Reputation: 860
I tried to implement this method from the documentation by Apple.
- (void)moveRowAtIndexPath:(NSIndexPath *)indexPath toIndexPath:(NSIndexPath *)newIndexPath
But my code did not work until I implemented this method:
- (void)tableView:(UITableView *)tableView moveRowAtIndexPath:(NSIndexPath *)fromIndexPath toIndexPath:(NSIndexPath *)toIndexPath
I am absolutely clueless about why it didn't work and why it works now.
Upvotes: 1
Views: 734
Reputation: 1229
- (void)tableView:(UITableView *)tableView moveRowAtIndexPath:(NSIndexPath *)fromIndexPath toIndexPath:(NSIndexPath *)toIndexPath
This is data source method to move a row at a specific location in the table view to another location. When user presses the reorder control, this method will get called and in which you have to rearrange the data, so that table view will get redrawn based on the reordered data at the fromIndexpath and toIndexPath.

**Entries supplied**

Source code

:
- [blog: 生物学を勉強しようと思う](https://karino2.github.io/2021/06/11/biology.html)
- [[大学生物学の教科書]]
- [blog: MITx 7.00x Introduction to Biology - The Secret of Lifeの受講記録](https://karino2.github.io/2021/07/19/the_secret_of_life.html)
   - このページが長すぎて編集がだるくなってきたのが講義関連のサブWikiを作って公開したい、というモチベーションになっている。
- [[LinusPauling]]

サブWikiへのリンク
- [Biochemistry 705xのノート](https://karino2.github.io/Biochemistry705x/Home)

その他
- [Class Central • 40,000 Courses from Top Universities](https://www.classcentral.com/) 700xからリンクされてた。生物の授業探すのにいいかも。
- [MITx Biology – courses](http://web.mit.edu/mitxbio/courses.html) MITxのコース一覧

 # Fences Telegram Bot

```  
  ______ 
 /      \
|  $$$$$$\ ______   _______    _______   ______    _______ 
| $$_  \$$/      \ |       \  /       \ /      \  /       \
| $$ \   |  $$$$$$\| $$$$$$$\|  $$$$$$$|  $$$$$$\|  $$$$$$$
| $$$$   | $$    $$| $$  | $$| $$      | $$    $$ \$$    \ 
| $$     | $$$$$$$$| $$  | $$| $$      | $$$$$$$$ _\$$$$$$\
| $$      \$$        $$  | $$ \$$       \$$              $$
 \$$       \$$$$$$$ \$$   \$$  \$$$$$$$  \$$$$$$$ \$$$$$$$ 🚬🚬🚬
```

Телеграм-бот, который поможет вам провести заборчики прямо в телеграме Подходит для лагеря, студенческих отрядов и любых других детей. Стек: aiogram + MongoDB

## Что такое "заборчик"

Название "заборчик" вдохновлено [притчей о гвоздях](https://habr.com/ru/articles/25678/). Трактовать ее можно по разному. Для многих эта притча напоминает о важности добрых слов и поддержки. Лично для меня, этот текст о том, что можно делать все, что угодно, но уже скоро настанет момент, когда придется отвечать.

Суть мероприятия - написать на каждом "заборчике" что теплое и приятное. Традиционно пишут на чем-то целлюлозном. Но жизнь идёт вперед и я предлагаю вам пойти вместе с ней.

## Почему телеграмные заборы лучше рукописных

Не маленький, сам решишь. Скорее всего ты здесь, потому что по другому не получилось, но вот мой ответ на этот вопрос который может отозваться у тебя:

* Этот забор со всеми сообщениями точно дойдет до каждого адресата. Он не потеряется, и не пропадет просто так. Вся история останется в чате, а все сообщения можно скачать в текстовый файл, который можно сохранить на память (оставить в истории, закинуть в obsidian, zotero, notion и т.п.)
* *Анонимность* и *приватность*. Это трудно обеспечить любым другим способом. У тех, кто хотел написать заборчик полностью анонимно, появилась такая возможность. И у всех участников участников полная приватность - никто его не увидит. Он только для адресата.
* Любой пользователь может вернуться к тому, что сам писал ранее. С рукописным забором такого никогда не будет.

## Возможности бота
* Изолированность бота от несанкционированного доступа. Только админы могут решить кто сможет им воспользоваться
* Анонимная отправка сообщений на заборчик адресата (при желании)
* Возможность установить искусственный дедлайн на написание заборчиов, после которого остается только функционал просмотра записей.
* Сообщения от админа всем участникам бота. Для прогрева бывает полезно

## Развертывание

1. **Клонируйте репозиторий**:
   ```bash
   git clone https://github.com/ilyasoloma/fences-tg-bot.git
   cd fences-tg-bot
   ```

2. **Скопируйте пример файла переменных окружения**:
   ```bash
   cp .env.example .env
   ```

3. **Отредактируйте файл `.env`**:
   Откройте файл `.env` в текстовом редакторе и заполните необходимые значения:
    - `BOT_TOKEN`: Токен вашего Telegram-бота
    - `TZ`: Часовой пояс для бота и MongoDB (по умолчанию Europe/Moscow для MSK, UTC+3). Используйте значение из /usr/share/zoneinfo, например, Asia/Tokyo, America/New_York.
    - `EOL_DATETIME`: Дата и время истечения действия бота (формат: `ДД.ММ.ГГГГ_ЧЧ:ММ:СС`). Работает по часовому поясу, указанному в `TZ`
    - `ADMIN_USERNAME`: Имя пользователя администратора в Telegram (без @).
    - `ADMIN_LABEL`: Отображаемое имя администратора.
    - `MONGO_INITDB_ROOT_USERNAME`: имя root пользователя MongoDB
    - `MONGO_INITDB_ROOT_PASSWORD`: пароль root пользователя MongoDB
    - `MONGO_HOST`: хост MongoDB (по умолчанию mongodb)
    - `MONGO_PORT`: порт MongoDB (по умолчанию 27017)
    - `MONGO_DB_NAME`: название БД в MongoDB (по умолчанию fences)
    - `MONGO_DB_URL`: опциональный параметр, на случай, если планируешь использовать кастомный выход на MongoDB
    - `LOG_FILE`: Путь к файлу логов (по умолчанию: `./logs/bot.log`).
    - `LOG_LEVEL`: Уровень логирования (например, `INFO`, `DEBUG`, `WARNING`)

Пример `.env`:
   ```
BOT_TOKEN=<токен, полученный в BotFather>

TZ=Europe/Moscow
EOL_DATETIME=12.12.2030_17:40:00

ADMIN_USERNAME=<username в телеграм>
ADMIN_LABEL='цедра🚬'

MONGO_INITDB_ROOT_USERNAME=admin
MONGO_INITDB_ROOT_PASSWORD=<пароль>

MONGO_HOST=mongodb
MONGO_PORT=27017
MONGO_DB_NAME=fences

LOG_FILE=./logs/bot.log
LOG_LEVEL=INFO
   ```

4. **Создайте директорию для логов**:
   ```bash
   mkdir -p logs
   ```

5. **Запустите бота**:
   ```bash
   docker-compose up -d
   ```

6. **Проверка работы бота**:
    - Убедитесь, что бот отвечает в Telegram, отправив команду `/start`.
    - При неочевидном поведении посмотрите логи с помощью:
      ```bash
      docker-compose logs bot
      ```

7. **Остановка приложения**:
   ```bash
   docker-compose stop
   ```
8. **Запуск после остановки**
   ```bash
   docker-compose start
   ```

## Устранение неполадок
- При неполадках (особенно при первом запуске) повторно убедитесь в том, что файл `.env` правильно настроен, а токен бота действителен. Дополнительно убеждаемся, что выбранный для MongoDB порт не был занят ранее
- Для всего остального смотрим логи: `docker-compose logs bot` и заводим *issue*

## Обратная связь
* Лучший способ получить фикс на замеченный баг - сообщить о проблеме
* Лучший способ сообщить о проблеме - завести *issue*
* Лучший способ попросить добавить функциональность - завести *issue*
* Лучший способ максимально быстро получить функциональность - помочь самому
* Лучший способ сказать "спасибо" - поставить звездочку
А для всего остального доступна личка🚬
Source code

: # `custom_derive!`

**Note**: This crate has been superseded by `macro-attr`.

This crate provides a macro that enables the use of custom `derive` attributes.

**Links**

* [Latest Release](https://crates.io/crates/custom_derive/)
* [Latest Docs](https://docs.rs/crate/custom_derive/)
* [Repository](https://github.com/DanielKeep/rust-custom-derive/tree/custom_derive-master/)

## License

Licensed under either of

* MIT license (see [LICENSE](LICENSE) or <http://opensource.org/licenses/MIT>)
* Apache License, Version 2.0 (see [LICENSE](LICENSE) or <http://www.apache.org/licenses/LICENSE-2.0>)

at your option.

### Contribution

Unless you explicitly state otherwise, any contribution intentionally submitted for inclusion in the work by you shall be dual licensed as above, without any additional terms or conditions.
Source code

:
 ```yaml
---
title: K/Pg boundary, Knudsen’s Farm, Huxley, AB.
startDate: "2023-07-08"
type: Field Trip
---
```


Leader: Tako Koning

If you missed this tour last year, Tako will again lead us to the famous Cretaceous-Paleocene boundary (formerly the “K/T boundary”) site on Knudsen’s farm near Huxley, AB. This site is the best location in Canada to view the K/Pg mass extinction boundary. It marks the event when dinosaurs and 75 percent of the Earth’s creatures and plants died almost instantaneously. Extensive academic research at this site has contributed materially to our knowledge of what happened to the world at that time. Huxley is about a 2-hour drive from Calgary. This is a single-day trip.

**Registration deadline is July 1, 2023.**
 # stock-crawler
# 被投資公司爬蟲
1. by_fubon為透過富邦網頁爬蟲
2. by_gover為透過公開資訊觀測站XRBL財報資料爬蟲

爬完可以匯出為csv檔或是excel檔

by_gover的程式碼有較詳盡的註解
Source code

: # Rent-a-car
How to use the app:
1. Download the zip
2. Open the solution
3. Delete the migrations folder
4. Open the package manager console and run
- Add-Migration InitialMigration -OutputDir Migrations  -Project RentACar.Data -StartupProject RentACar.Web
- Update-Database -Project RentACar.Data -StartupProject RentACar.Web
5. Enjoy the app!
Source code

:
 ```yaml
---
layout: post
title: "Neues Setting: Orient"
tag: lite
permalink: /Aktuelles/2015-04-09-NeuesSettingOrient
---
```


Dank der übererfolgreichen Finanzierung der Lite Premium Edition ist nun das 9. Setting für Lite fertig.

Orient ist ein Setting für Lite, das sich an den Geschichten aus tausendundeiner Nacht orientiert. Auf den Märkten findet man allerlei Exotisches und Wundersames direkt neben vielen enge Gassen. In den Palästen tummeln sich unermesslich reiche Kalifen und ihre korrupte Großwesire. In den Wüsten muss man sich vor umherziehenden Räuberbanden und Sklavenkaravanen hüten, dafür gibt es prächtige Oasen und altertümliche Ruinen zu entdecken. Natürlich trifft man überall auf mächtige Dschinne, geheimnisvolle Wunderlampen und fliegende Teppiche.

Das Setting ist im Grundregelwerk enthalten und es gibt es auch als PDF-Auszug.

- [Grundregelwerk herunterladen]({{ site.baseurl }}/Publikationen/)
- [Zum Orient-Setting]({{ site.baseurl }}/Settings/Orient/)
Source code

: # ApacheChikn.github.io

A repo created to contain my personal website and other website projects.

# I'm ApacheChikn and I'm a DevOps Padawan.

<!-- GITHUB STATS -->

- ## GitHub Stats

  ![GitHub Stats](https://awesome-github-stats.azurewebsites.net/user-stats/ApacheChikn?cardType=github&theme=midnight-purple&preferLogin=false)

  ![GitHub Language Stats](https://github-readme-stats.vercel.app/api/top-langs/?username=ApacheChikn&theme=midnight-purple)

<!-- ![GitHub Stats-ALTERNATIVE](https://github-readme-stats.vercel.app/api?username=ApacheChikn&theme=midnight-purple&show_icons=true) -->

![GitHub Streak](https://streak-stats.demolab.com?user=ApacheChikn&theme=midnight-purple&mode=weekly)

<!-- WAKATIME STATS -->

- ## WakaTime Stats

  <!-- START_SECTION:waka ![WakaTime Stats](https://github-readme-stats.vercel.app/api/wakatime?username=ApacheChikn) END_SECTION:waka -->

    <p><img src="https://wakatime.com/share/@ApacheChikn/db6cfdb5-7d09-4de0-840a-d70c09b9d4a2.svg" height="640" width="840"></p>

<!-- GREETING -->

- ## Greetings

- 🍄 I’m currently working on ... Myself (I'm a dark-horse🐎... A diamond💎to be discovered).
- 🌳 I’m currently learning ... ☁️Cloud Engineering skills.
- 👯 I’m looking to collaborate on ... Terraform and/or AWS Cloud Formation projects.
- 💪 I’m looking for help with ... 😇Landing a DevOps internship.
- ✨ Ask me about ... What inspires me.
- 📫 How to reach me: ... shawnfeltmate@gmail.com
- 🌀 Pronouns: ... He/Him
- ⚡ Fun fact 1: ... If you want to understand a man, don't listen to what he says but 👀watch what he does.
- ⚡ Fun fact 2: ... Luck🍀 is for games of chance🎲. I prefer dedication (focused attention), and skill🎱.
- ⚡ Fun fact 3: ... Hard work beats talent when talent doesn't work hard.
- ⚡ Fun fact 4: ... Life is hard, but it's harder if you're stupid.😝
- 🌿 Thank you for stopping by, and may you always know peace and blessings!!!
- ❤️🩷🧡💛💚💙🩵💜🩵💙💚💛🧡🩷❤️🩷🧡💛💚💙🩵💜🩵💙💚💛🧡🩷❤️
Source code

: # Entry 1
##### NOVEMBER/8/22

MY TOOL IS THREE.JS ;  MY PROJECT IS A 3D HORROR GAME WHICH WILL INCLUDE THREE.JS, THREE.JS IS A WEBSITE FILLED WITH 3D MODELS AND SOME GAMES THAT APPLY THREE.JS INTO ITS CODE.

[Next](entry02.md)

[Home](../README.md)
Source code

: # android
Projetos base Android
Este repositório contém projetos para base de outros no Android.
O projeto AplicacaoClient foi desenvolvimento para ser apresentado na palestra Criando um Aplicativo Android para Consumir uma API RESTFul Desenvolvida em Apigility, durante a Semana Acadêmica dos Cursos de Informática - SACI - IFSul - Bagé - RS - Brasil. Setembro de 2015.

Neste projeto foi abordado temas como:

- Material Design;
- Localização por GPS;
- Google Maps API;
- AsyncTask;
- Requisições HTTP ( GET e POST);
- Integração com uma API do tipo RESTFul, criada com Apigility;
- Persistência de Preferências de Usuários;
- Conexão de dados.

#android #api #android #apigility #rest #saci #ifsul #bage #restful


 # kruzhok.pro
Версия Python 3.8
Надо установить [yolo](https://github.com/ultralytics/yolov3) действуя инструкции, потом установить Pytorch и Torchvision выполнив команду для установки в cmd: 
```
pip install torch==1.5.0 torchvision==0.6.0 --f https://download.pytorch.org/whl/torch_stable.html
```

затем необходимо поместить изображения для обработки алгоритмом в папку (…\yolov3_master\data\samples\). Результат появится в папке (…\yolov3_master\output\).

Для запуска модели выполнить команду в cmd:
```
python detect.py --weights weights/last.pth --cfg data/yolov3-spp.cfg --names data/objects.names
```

**Check your understanding**
A. According to the supplied text, why must the data be rearranged inside tableView:moveRowAtIndexPath:toIndexPath:? Answer in one to three sentences.
B. Write out the supplied text from "- (void)moveRowAtIndexPath:(NSIndexPath *)indexPath" to "fromIndexpath and toIndexPath.".
C. Answer these questions from the supplied text:
(i) Whose documentation did the asker try to implement the first method from?
(ii) What kind of method does the reply call tableView:moveRowAtIndexPath:toIndexPath:?
(iii) How many views are listed?

**Outputs in order**
A. This data source method is called when the user presses the reorder control. The table view is then redrawn from the data at fromIndexPath and toIndexPath, so the data must be rearranged there to match the new row order.

B.
- (void)moveRowAtIndexPath:(NSIndexPath *)indexPath toIndexPath:(NSIndexPath *)newIndexPath
But my code did not work until I implemented this method:
- (void)tableView:(UITableView *)tableView moveRowAtIndexPath:(NSIndexPath *)fromIndexPath toIndexPath:(NSIndexPath *)toIndexPath
I am absolutely clueless about why it didn't work and why it works now.
Upvotes: 1
Views: 734
Reputation: 1229
- (void)tableView:(UITableView *)tableView moveRowAtIndexPath:(NSIndexPath *)fromIndexPath toIndexPath:(NSIndexPath *)toIndexPath
This is data source method to move a row at a specific location in the table view to another location. When user presses the reorder control, this method will get called and in which you have to rearrange the data, so that table view will get redrawn based on the reordered data at the fromIndexpath and toIndexPath.

C.
(i) Apple's.
(ii) A data source method.
(iii) 734.